When Napoleon abdicated in 1814, Soult entered Royal service as minister of war. During the Hundred Days in 1815, Soult rallied to the Emperor, and served as his chief-of-staff, a post for which he had little aptitude, and would probably have served better commanding one of the wings of the army during the Waterloo Campaign. With Napoleon's second abdication, Soult went into exile for a time. Returning in 1819, he was restored to duty.
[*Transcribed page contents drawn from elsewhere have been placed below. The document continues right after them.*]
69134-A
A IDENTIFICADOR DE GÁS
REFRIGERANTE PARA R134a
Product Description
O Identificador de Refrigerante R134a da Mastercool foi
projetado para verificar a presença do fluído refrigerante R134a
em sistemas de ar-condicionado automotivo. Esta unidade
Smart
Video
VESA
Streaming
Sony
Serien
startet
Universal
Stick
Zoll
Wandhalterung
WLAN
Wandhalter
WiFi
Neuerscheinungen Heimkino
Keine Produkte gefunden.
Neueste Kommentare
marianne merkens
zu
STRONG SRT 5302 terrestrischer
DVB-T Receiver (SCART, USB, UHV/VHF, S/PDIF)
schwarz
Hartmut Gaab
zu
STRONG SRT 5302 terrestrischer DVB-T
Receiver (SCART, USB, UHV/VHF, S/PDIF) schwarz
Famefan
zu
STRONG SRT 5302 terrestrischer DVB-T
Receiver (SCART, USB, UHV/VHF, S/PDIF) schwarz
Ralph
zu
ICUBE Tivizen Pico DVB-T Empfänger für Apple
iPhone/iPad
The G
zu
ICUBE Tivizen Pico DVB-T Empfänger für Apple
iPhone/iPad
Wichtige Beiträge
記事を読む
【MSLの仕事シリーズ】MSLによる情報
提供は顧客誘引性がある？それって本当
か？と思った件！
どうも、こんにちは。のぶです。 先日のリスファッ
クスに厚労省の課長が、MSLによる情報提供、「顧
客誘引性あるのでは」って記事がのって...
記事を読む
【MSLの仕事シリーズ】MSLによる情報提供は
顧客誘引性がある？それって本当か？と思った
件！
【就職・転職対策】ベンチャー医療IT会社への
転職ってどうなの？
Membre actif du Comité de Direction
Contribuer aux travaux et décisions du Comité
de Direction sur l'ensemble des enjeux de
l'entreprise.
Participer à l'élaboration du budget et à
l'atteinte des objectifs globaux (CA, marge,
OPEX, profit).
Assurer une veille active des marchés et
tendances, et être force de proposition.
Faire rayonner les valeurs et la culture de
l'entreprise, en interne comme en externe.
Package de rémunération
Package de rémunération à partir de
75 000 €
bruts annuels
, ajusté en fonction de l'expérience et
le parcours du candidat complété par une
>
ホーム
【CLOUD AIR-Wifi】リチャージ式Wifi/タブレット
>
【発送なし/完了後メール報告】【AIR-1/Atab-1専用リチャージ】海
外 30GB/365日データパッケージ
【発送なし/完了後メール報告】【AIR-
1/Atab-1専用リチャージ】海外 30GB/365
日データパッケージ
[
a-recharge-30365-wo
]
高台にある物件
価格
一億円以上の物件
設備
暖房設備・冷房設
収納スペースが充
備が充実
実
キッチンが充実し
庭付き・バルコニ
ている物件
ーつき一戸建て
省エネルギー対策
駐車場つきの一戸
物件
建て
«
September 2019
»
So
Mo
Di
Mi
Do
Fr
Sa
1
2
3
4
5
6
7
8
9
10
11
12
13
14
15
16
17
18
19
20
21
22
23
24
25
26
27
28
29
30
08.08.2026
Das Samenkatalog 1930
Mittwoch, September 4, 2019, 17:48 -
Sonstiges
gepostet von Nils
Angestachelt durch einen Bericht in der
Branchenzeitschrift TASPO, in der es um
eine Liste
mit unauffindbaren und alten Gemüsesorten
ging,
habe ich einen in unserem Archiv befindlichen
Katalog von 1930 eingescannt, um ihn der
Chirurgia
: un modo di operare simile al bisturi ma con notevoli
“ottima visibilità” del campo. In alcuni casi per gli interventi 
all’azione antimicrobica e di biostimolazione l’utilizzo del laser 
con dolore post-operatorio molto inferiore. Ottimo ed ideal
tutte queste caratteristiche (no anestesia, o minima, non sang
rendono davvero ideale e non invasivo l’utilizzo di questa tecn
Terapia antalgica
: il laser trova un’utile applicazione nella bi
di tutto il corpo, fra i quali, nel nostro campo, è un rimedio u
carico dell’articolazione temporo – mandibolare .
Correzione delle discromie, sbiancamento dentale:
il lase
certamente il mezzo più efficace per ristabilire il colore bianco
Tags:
After the liberal monarchy was established in 1830, Soult, again war minister, reorganized the army, for which he was created "Marshal-General of France," the fourth and last man to have received this dignity, and he later served as prime minister of France three times.
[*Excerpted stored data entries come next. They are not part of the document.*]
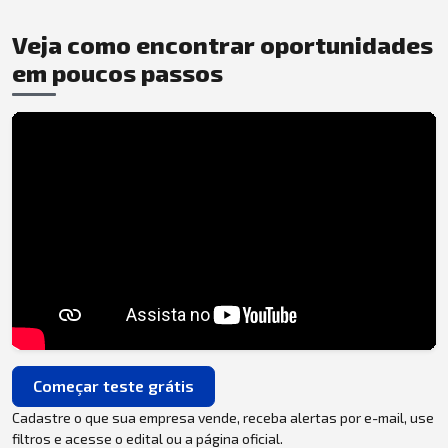
Veja como encontrar oportunidades
em poucos passos
Começar teste grátis
Cadastre o que sua empresa vende, receba alertas por e-mail, use
filtros e acesse o edital ou a página oficial.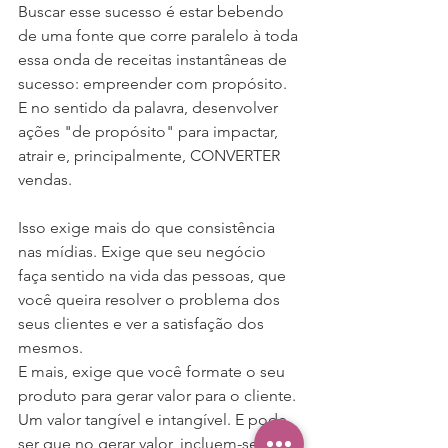
Buscar esse sucesso é estar bebendo 
de uma fonte que corre paralelo à toda 
essa onda de receitas instantâneas de 
sucesso: empreender com propósito.
E no sentido da palavra, desenvolver 
ações "de propósito" para impactar, 
atrair e, principalmente, CONVERTER 
vendas.
Isso exige mais do que consistência 
nas mídias. Exige que seu negócio 
faça sentido na vida das pessoas, que 
você queira resolver o problema dos 
seus clientes e ver a satisfação dos 
mesmos.
E mais, exige que você formate o seu 
produto para gerar valor para o cliente. 
Um valor tangível e intangível. E pode 
ser que no gerar valor, incluem-se 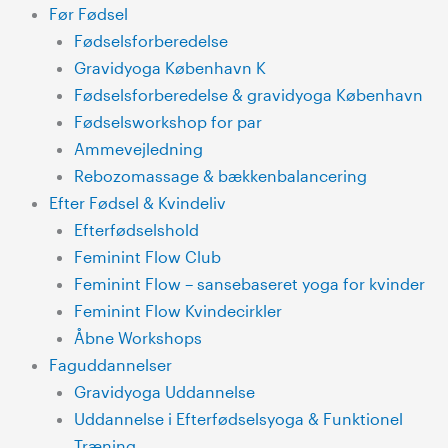
Skip
Main
Før Fødsel
to
Menu
Fødselsforberedelse
content
Gravidyoga København K
Fødselsforberedelse & gravidyoga København
Fødselsworkshop for par
Ammevejledning
Rebozomassage & bækkenbalancering
Efter Fødsel & Kvindeliv
Efterfødselshold
Feminint Flow Club
Feminint Flow – sansebaseret yoga for kvinder
Feminint Flow Kvindecirkler
Åbne Workshops
Faguddannelser
Gravidyoga Uddannelse
Uddannelse i Efterfødselsyoga & Funktionel
Træning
A good soldier, and certainly a survivor (having served Louis XVI, the Revolution, the Consulate, Napoleon, Louis XVIII, Napoleon again, Louis XVIII again, Charles X, Louis Philippe, and the Second Republic, under Louis Napoleon) Soult was also a looter of heroic stature, as can be seen from this description of the sale of his art collection, most of which he acquired in Spain, as taken from the pages of Robert Chambersí The Book of Days (London: 1869).
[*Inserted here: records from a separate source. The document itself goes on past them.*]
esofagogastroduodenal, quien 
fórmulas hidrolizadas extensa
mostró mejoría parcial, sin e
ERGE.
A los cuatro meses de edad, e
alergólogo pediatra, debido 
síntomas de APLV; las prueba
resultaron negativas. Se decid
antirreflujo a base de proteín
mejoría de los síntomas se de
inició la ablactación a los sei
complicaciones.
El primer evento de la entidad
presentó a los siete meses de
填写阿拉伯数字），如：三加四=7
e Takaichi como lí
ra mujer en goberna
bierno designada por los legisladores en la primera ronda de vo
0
On the 19th May 1852, began at Paris a sale of the pictures which had belonged to the deceased Marshal Sault. The prices realized for some of the articles were of unprecedented liberality. On the first day, three pieces by Murillo were disposed of, the 'Jesus and Child,' at 63,000 francs (£2,520); 'St. Peter in Bonds,' at 151,000 francs (£6,040); and the Conception of the Virgin,' at the astounding price of 586,000 francs, which is equivalent to £23,440 sterling. The sums obtained for various articles on the ensuing days were on the same prodigious scale. It is understood that all Soult's valuable pictures were the plunder of Spanish convents, ruined during his occupation of the country. It was a brave show and enviable possession, but it was not without some accompanying qualms. When the [Second French] Republic was established in the spring of 1848, the wary old soldier became nervous about these interesting pictures, lest, in some democratic freak, they should be reclaimed. He accordingly had them all quietly removed to Brussels, where they found an obscure, though temporary resting-place, in a gentleman's stable. At that crisis, many of them were offered in England at sums comparatively moderate, but not purchased; the 'Conception of the Virgin,' for instance, which brought £23, 440 in 1852, might then have been had at £6,000.